Texas Comptroller of Public Accounts Glenn Hegar recently released a report on the economic impact of Hurricane Harvey to the state's economy. Harvey, the strongest hurricane to hit Texas since Hurricane Carla in 1961, resulted in an estimated $16.8 billion decrease in gross state product. The storm's wrath, which claimed nearly 180,000 Texas homes, is somewhat offset by dollars spent on recovery. The report says that spending relating to recovery efforts reduces the gross state product loss to closer to $800 million. Yet that is still a significant loos to our state.

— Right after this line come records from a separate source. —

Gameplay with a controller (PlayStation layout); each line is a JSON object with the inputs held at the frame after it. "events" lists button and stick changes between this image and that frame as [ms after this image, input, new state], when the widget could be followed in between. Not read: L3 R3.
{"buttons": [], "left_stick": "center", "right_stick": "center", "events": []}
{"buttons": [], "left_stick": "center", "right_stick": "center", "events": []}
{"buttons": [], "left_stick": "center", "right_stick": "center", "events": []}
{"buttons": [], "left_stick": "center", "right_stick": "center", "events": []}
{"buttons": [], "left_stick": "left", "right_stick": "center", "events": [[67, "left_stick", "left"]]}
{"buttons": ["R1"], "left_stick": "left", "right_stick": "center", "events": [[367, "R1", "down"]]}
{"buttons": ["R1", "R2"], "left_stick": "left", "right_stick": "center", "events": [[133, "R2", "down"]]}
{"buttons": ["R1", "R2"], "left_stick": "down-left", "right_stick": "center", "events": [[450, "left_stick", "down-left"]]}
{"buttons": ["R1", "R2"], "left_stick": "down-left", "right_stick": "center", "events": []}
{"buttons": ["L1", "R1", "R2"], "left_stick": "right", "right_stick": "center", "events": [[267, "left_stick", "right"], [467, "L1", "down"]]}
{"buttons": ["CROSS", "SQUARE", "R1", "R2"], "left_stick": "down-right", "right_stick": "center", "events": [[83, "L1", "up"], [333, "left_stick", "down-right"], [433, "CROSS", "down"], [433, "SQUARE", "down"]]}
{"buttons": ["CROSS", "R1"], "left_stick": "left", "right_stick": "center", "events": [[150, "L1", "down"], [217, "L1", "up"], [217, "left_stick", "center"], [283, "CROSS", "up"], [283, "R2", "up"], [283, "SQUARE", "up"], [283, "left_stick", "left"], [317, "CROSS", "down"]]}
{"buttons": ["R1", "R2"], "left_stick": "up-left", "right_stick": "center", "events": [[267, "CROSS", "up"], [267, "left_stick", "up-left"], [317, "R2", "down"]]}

Taking a closer look at economic losses, the report looks at how the storm affects different sectors. For example, it accounts for a $699 million loss to public property, such as government buildings, roads, etc. Around a quarter million vehicles were damaged or destroyed, more than $200 million crop and livestock losses add to the total, as did a 50 percent drop in winter tourism to the Texas coast.

Yet the full accounting also includes spending on recovery activities that aided the economy in certain areas. As emergency response crews, debris removal and infrastructure repair firms were activated post-storm, that spending added to the state's gross product.

However, these accounting figures can never speak to the human cost of the storm and the loss of personal property that mean so much to our families. As the Coastal Bend moves forward, the state legislature will look at ways to aid the economic recovery.